Il primo degli eventi che ha testato subito la perizia del nuovo consiglio di amministrazione della Fondazione, guidata dal presidente Orazio Fazzio, è stata la Mezzanotte dei Bambini.

Essendo stati azzerati i fondi destinati al turismo, la neo eletta amministrazione comunale, appena insediata, ha potuto reperire in extremis pochi fondi, troppo pochi per realizzare l’evento; la manifestazione rischiava, quindi, di essere cancellata e questo sarebbe successo se la caparbietà del nuovo CDA e del riconfermato direttore artistico Giulio Vasta non avesse voluto fortemente portarla a compimento, per fornire un segnale di speranza alla città intera.
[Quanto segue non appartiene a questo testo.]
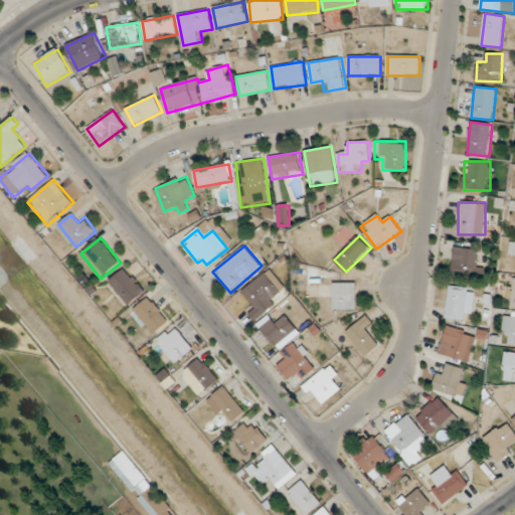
[(480,276),(480,248),(453,248),(453,276),(480,276)]
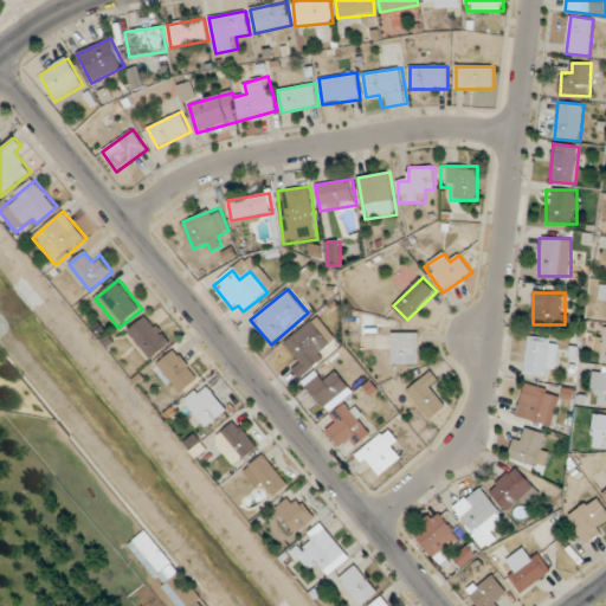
[(152,360),(172,343),(148,315),(128,331),(152,360)]
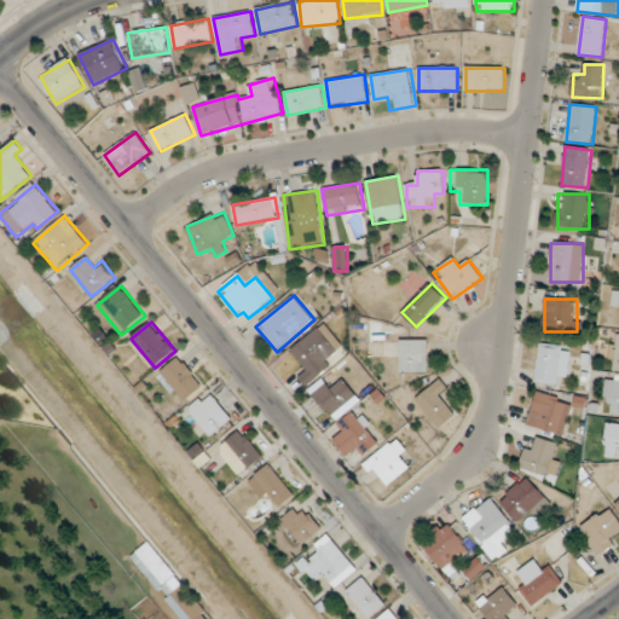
[(300,379),(306,387),(340,362),(331,352),(341,345),(325,324),(293,350),(308,371),(300,379)]
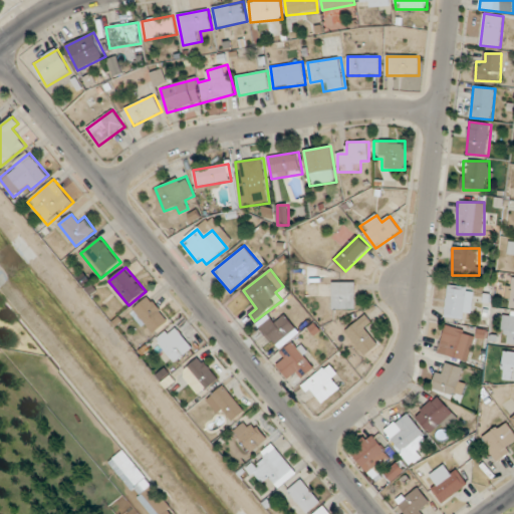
[(332,309),(356,309),(356,282),(332,282),(332,309)]
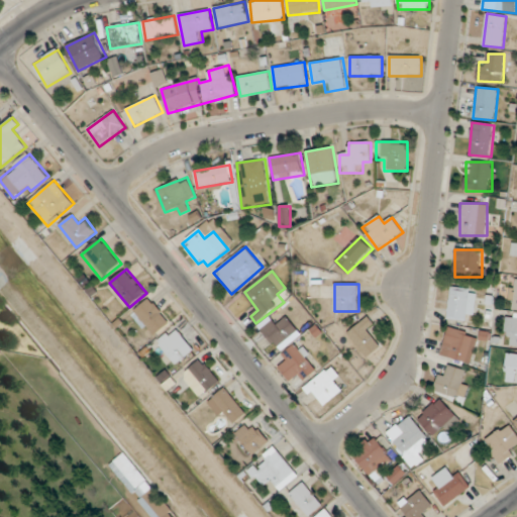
[(476,321),(476,289),(449,289),(449,321),(476,321)]
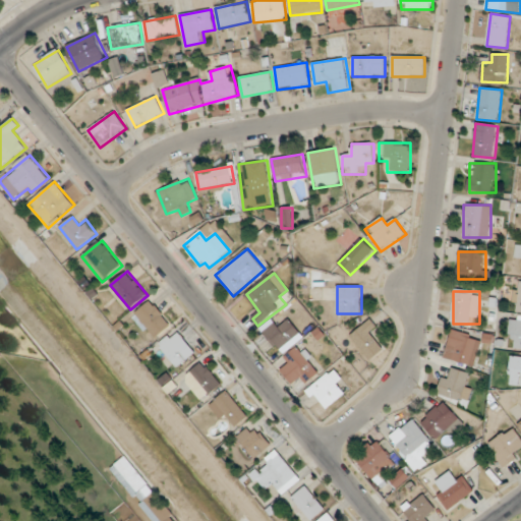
[(172,325),(150,300),(134,314),(157,339),(172,325)]
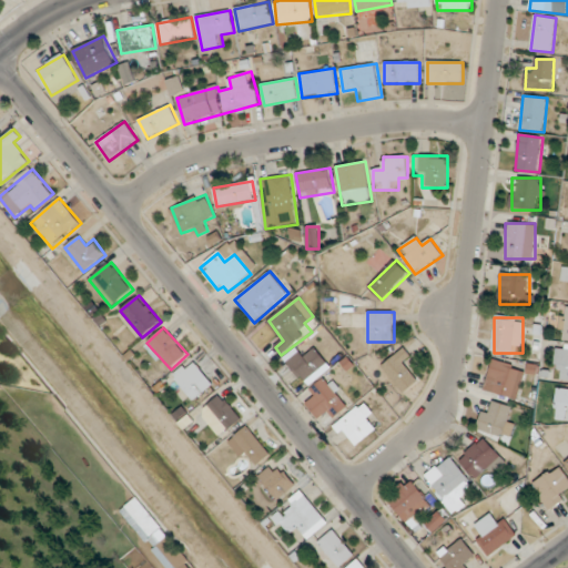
[(567,346),(556,346),(555,368),(564,368),(564,381),(567,379),(567,346)]
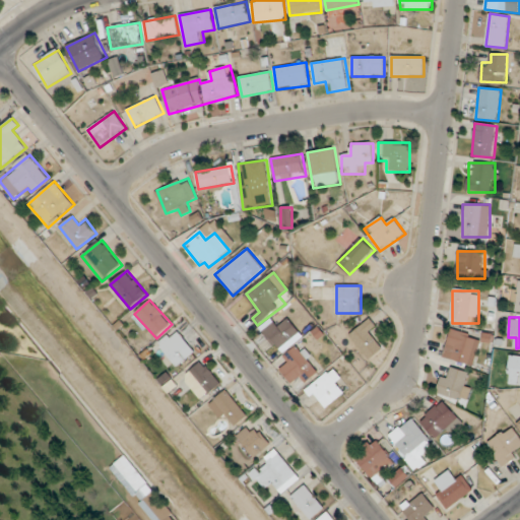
[(370,332),(377,325),(371,318),(349,336),(371,360),(384,347),(370,332)]
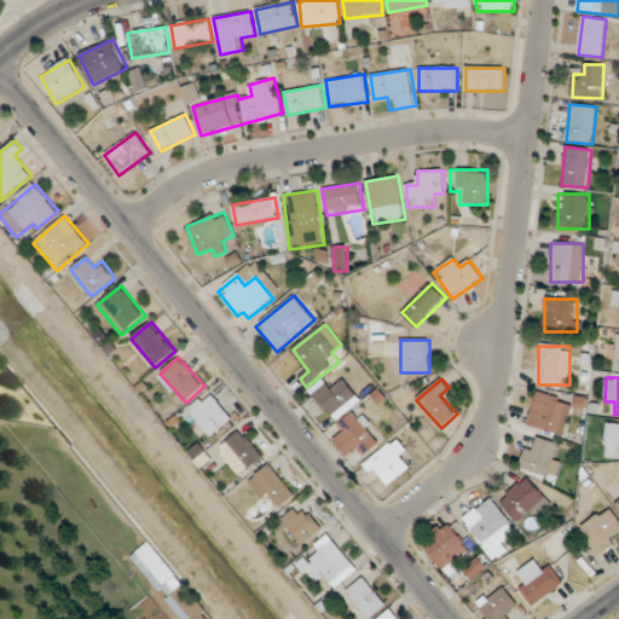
[(336,387),(331,380),(313,393),(331,417),(359,397),(346,380),(336,387)]
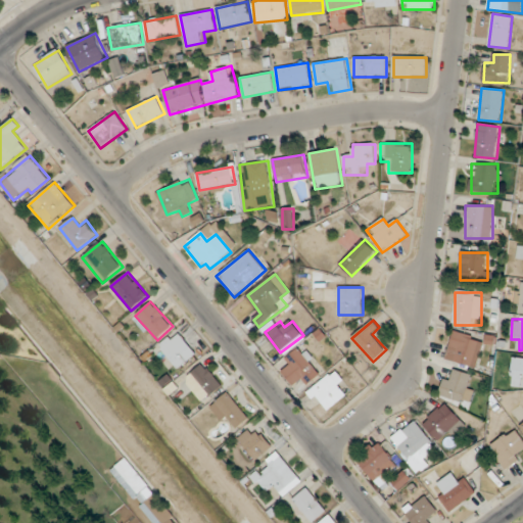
[(187,341),(176,330),(158,348),(181,369),(197,351),(193,347),(200,339),(194,333),(187,341)]
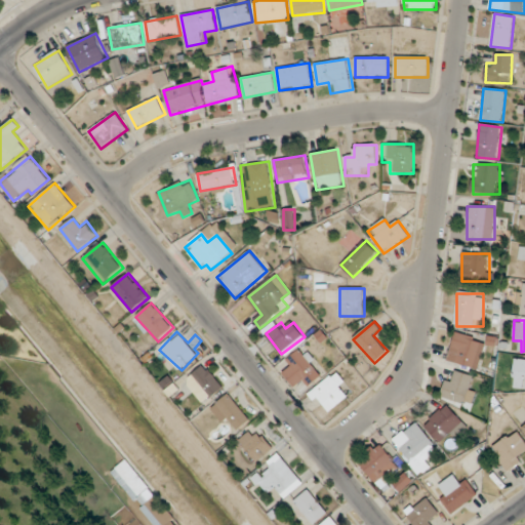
[(478,370),(487,342),(456,332),(447,360),(478,370)]
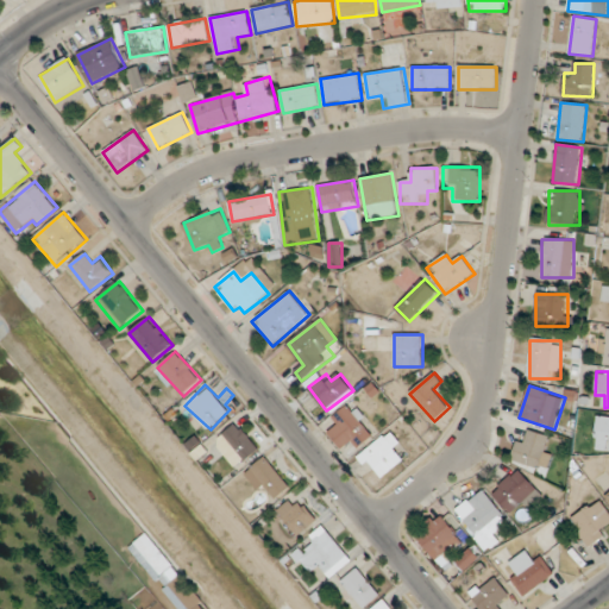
[(332,420),(338,426),(330,437),(343,449),(350,440),(360,450),(377,429),(346,403),(332,420)]
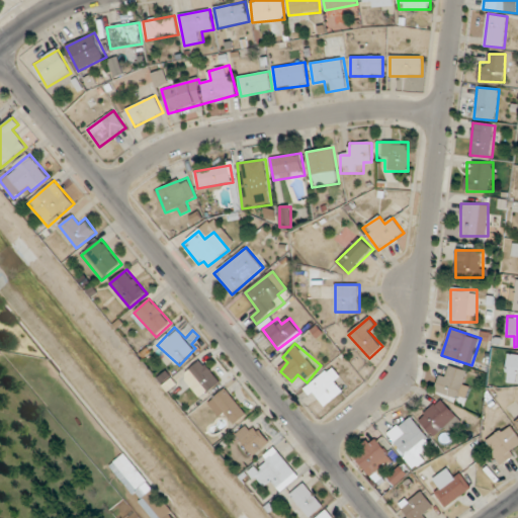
[(517,352),(508,351),(505,382),(517,383),(517,352)]
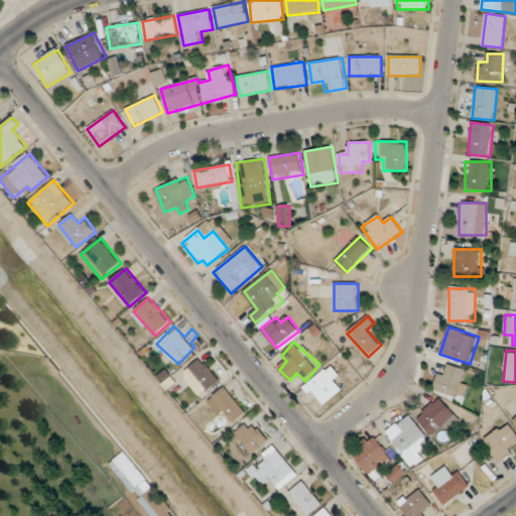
[(220,379),(200,358),(181,376),(203,397),(220,379)]
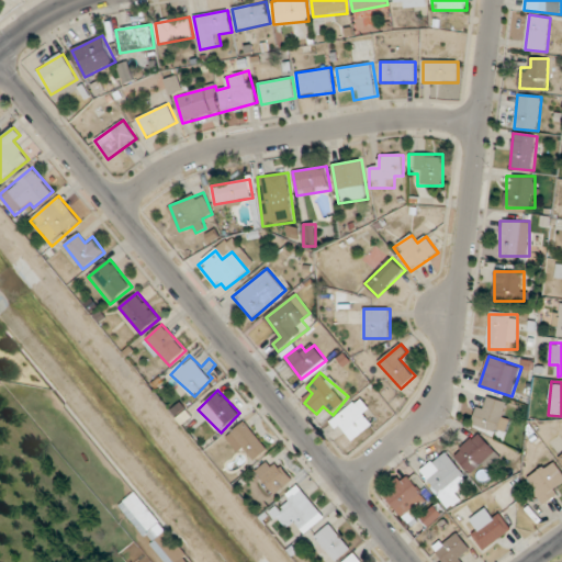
[(378,418),(359,397),(333,423),(351,442),(378,418)]
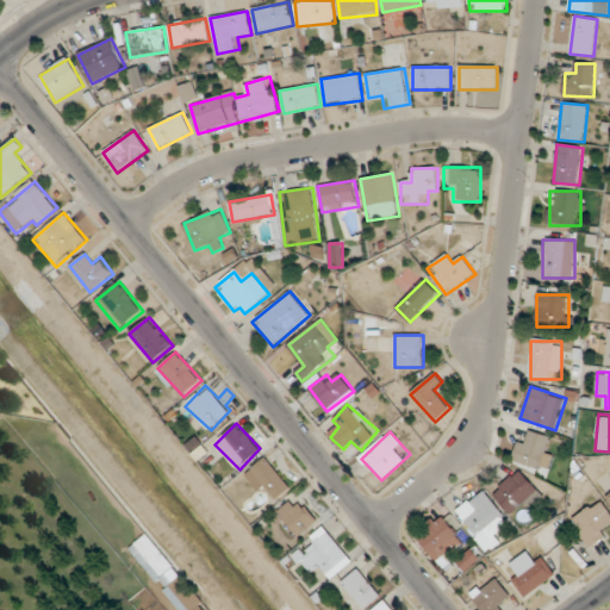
[(516,465),(552,470),(556,437),(521,431),(516,465)]
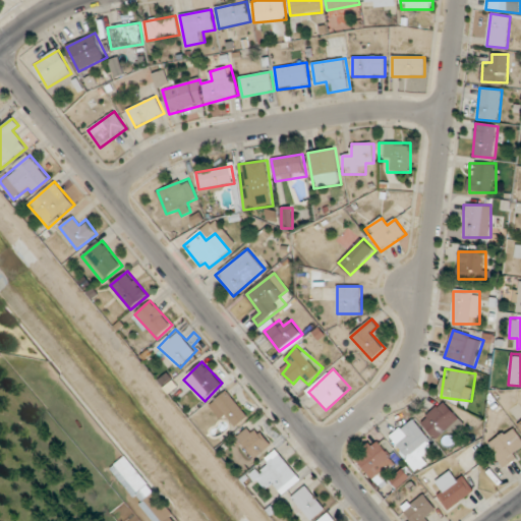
[(233,430),(249,415),(226,391),(210,407),(233,430)]
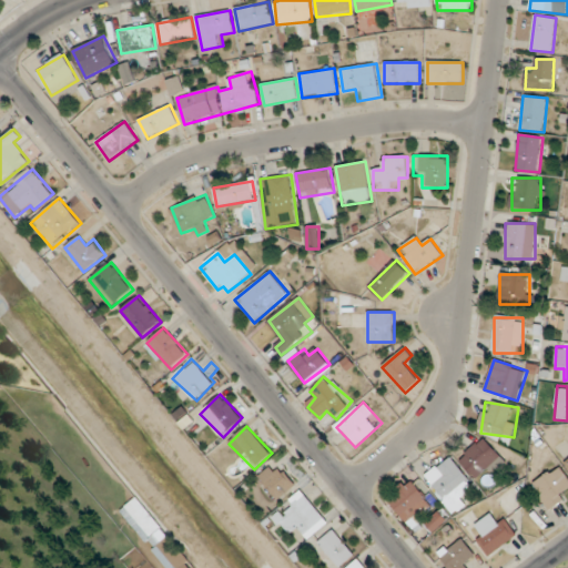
[(500,456),(484,438),(459,460),(476,479),(500,456)]
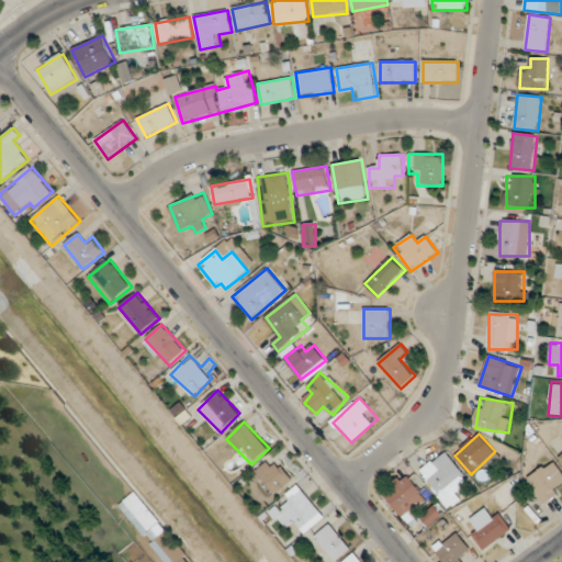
[(449,508),(465,495),(459,487),(469,480),(446,451),(419,472),(449,508)]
«Il problema di natura finanziaria» – come spiega Orazio Fazzio – «è stato risolto con il contributo gratuito delle associazioni e degli operatori partecipanti. Erano poche le disponibilità finanziarie reperite dall’amministrazione Alì e così abbiamo dovuto chiedere a tutti coloro che hanno aderito e partecipato alla manifestazione, non solo di farlo gratuitamente ma di organizzarsi in pochissimi giorni; non è stato semplice chiederlo, tanto per la gratuità quanto per i tempi a disposizione; nonostante ciò, l’evento è stato accolto con grande entusiasmo sia dagli operatori culturali che dai cittadini. La Mezzanotte dei bambini 2018 è stato un vero successo, grazie ai laboratori e agli spettacoli di alta qualità; ho visto folle di bambini e genitori felici».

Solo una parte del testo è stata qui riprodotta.